A Multi-Dimensional and Multi-Level Based Collaborative Evaluation of Carbon Reduction in the Power Sector

Abstract

Achieving deep carbon reduction in the power sector is central to China's green energy transition. This study develops a novel multidimensional and multi-level collaborative evaluation framework designed specifically to assess carbon reduction pathways in electricity systems. Methodologically, we begin by forecasting power demand and the evolution of the generation structure—including thermal, wind, hydro, and photovoltaic sources—based on multi-source power big data, which provides a high-resolution foundation for model parameterisation and calibration. An improved Analytic Hierarchy Process-Entropy Weight Method (AHP-EWM) integrated with a Particle Swarm Optimization (PSO) algorithm is proposed, where the availability of big data facilitates a more robust training process for the PSO, leading to scientifically robust weights for these indices. The model subsequently evaluates the synergistic efficiency of carbon reduction strategies, incorporating constraints on both carbon and air pollutant emissions to quantify co-benefits.

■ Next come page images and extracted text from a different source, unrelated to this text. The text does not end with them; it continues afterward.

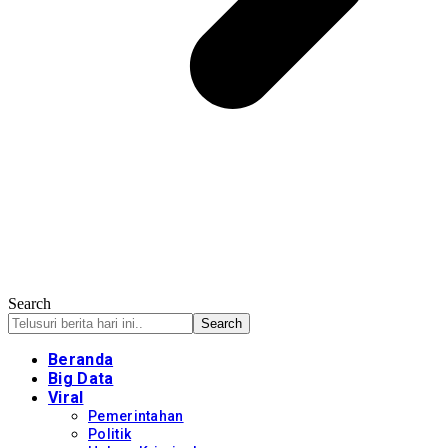
Search
Beranda
Big Data
Viral
Pemerintahan
Politik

Applied to a representative Chinese province from 2030 to 2050, the model demonstrates that under the AHP-EWM-PSO optimized scenario, carbon reduction efficiency is maximized. By 2050, carbon dioxide emissions are projected to decrease significantly, accompanied by substantial reductions in air pollutants, confirming the strong synergistic outcomes of the proposed pathway. The coupling degree of synergy approaches 1, indicating optimal alignment between carbon mitigation and auxiliary environmental benefits. This study provides a scientifically-grounded and practical tool for formulating and monitoring carbon reduction strategies, supporting policy-making aimed at accelerating the transition to a high-renewable power system with significant environmental co-benefits.